---------- PROVIDED PASSAGE ----------

In February 2017 Roberts' wife gave birth to their son named after Sam’s uncle. On the March 27, 2019 episode of Jim Norton & Sam Roberts, Roberts announced they were expecting a girl, who was born on May 16, 2019.
On November 23, 2023, Roberts announced on his social media that his wife was pregnant with their third child.

== Professional career ==
===Radio career===
Roberts began his radio career in 2002 at WERW in Syracuse, NY. On June 13, 2005, he became an intern on the Opie and Anthony radio show on XM Satellite Radio, based in New York City. In 2006, he became the show's associate producer, followed by producer in January 2010. In April 2011, Roberts became the host of the pre and post Opie and Anthony radio show, and became the show's executive producer in February 2014. On July 3, 2014, the show, then broadcasting on SiriusXM satellite radio, ended after show co-host Anthony Cumia was fired for posting a series of "racially charged" tweets following an alleged off-air incident with a black woman on the street. Hughes and Norton then became hosts of Opie with Jim Norton, which aired until September 2016. From June 2015 to October 2016, Roberts hosted Sam Roberts' Show.

In October 2016, growing differences between Hughes and Norton led to Norton's departure from the show and teaming with Roberts for Jim Norton & Sam Roberts as the new morning show. In October 2018, Norton and Roberts renewed their contracts to continue the show for another three years. Beginning October 15, 2018, the show's start time moved from 8:00 a.m. to 7:00 a.m and ran for four hours. In 2021, the start time moved back to 8:00 in the morning. They signed extensions on their contracts to last through December 2021. They then re-signed through 2024. In January 2025, Norton revealed that he and SiriusXM had parted ways after failing to come to terms on a contract renewal, ending the Jim Norton & Sam Roberts show after eight years.

---------- DATA PROVIDED ----------

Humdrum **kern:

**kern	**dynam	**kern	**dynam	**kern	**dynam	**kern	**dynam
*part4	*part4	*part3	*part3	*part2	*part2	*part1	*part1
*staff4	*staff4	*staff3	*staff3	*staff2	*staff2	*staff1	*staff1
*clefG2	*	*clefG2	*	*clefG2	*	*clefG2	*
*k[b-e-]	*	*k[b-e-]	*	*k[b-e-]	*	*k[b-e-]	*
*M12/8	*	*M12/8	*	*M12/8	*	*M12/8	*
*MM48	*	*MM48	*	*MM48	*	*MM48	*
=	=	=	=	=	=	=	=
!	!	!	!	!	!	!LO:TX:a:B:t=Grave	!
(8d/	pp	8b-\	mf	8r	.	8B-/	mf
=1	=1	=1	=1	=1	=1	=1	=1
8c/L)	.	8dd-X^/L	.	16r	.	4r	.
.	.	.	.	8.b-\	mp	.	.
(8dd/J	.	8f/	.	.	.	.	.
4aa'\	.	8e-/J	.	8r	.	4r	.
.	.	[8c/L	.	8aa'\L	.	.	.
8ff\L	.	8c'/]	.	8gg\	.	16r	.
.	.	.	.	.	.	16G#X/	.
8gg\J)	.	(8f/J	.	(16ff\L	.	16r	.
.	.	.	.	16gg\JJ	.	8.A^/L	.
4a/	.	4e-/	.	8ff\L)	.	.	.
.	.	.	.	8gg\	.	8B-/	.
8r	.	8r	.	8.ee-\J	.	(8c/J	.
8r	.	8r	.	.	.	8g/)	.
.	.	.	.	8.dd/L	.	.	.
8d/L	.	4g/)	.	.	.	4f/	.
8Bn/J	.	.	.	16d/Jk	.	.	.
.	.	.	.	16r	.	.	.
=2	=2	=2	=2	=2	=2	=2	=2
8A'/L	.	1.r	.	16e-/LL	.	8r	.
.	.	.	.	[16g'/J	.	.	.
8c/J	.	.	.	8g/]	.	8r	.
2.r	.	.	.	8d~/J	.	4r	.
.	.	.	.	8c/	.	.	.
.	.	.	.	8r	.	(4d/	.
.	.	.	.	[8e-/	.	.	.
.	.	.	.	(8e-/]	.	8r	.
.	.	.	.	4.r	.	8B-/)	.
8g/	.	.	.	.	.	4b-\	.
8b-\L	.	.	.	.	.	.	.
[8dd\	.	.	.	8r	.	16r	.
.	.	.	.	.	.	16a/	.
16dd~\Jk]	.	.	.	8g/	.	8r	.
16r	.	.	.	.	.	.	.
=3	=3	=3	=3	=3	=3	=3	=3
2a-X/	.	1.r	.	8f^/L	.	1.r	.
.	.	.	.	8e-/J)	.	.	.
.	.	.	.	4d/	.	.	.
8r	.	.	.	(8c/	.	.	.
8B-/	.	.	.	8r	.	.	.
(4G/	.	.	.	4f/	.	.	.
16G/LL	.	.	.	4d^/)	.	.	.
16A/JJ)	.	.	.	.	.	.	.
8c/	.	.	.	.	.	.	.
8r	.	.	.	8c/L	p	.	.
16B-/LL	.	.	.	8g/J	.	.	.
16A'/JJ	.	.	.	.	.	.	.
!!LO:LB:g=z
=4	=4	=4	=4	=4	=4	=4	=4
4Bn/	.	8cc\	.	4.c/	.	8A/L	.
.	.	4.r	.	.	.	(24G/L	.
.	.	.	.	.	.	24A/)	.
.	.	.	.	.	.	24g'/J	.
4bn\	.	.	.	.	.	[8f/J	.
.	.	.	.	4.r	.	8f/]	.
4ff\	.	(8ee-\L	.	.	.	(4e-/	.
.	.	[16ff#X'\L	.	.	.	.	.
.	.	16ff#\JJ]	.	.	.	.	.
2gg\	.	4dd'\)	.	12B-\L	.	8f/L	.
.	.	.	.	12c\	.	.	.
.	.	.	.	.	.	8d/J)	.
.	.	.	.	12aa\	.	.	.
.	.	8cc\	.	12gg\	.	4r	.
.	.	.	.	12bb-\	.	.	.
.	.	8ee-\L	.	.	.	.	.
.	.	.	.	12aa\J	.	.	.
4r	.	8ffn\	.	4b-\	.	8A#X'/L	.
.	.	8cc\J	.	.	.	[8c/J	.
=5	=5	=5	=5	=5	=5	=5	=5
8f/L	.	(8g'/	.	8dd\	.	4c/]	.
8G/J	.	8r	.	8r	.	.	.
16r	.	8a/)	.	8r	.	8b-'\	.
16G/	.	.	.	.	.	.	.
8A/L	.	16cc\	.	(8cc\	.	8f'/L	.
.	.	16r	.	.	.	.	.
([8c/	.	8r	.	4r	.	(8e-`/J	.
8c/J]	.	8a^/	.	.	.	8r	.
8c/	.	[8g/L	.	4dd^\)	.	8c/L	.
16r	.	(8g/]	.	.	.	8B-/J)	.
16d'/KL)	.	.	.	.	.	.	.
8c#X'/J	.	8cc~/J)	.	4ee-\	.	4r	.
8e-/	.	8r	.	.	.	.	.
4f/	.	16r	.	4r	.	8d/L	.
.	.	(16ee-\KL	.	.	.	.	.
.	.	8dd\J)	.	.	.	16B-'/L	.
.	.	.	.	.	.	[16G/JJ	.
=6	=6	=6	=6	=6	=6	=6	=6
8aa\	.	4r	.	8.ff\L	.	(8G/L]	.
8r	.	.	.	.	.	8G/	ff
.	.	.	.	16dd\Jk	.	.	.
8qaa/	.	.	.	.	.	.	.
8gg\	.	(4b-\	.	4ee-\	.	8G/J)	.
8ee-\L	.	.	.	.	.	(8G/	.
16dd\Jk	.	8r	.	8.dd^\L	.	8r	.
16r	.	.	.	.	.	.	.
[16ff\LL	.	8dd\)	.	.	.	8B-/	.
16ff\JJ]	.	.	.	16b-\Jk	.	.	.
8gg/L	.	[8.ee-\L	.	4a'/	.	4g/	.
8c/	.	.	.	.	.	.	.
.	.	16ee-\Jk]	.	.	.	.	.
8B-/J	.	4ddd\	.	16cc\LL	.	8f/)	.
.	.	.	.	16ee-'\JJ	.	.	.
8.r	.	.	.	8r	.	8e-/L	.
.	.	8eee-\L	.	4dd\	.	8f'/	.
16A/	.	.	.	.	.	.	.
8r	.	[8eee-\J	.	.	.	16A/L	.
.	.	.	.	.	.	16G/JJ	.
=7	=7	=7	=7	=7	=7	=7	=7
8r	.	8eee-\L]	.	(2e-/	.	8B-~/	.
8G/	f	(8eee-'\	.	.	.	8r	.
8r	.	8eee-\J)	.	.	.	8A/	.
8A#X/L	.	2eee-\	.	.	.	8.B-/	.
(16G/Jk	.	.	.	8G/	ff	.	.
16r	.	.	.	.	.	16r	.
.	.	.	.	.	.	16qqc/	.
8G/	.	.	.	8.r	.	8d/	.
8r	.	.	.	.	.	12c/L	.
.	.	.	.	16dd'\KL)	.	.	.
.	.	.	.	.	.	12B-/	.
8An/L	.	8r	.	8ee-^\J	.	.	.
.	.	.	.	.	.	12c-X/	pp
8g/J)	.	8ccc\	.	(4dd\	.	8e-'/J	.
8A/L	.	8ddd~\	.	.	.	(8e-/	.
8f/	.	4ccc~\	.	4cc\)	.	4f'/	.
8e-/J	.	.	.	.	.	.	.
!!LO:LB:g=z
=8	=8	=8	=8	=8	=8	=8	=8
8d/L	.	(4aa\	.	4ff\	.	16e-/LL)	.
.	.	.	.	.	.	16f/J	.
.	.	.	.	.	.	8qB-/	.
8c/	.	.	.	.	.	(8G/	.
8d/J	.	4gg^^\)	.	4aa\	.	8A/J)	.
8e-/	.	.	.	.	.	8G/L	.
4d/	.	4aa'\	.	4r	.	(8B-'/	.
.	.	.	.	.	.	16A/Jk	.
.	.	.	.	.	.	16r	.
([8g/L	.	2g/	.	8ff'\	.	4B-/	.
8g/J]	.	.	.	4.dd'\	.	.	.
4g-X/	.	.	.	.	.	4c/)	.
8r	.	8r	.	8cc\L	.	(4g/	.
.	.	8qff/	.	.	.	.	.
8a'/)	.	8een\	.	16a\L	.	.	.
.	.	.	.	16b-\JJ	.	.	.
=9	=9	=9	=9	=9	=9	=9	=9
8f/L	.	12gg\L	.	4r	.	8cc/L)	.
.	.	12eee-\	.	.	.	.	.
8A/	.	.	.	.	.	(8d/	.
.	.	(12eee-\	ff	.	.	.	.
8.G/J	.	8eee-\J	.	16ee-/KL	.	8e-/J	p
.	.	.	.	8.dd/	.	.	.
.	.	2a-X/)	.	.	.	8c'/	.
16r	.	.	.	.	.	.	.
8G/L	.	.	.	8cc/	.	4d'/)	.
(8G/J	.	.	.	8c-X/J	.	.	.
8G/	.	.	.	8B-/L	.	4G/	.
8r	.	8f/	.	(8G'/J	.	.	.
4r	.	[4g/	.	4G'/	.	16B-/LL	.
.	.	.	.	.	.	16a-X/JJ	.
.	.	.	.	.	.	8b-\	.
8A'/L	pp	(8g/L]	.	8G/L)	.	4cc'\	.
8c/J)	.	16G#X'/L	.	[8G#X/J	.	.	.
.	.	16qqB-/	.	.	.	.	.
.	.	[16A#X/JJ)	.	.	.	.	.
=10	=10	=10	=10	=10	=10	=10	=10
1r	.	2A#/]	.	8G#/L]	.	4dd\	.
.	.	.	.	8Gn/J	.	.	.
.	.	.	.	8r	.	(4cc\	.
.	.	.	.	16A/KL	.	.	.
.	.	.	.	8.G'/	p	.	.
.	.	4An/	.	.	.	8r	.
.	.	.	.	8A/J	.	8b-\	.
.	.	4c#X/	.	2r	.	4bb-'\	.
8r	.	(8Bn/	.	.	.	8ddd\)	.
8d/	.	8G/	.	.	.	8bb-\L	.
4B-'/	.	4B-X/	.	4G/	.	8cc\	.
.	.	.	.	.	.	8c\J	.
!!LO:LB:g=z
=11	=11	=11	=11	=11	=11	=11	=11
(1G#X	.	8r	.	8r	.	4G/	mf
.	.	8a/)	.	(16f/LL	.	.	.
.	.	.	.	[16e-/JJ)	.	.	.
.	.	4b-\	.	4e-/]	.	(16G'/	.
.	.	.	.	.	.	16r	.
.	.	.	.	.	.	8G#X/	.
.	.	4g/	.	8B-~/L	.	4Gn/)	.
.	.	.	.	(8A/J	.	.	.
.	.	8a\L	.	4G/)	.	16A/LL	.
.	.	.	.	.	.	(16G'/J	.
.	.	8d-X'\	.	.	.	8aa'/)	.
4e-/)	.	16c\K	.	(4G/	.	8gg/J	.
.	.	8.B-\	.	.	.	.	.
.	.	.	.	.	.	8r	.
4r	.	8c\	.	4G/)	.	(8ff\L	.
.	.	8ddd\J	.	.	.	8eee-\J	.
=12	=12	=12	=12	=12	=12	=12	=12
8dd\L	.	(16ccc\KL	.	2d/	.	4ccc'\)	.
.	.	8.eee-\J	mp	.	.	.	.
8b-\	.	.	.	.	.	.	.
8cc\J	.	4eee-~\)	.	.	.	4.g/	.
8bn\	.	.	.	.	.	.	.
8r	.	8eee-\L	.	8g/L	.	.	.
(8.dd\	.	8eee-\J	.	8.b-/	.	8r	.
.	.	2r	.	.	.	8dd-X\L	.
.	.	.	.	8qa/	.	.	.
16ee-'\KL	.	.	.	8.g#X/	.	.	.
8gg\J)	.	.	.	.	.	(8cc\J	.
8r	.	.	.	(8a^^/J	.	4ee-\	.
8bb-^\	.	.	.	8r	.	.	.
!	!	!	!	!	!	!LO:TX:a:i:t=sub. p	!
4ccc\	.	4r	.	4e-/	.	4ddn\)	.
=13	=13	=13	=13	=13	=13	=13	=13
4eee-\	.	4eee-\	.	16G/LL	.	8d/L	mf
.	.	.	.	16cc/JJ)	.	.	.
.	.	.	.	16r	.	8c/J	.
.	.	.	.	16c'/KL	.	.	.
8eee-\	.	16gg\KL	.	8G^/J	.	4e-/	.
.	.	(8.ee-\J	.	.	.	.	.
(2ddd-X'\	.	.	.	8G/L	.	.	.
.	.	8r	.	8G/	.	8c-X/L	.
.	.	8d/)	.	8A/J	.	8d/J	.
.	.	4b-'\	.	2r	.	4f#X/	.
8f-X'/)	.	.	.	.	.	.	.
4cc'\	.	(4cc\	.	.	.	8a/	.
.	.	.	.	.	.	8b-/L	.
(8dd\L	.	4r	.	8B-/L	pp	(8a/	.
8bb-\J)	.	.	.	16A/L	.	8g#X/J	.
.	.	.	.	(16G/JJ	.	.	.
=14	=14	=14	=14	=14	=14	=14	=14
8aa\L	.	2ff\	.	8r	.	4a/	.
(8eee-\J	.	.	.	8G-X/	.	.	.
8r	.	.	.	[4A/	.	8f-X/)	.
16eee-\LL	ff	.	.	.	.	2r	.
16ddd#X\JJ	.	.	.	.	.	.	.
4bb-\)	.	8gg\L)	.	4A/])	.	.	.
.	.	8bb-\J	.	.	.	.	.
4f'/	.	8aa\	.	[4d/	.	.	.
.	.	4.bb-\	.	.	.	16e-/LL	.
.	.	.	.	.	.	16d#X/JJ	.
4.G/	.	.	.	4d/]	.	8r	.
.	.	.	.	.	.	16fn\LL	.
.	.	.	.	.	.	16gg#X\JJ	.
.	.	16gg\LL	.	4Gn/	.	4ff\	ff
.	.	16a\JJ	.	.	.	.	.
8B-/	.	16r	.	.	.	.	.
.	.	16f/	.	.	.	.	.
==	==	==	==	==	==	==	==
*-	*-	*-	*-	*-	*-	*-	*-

----------

> **WHAT YOU WILL DO**
1. In the Sam Roberts passage, turn the paragraph that begins "In October 2016, growing differences" into a short list that keeps its main facts.
2. Reproduce the Sam Roberts passage word for word, from "In February 2017" up to and including "their third child.".
3. Translate this sentence from the Sam Roberts passage into Spanish: "On November 23, 2023, Roberts announced on his social media that his wife was pregnant with their third child."

> **ANSWERS TO EACH TASK**
1.
- October 2016: Growing differences between Hughes and Norton led Norton to leave and team up with Roberts for a new morning show, Jim Norton & Sam Roberts.
- October 2018: Norton and Roberts renewed their contracts for another three years.
- October 15, 2018: The start time moved from 8:00 a.m. to 7:00 a.m., and the show ran four hours.
- 2021: The start time moved back to 8:00 a.m.
- Contracts: They signed extensions through December 2021, then re-signed through 2024.
- January 2025: Norton and SiriusXM parted ways after failing to agree on a contract renewal, which ended the show after eight years.

2.
In February 2017 Roberts' wife gave birth to their son named after Sam’s uncle. On the March 27, 2019 episode of Jim Norton & Sam Roberts, Roberts announced they were expecting a girl, who was born on May 16, 2019.
On November 23, 2023, Roberts announced on his social media that his wife was pregnant with their third child.

3. El 23 de noviembre de 2023, Roberts anunció en sus redes sociales que su esposa estaba embarazada de su tercer hijo.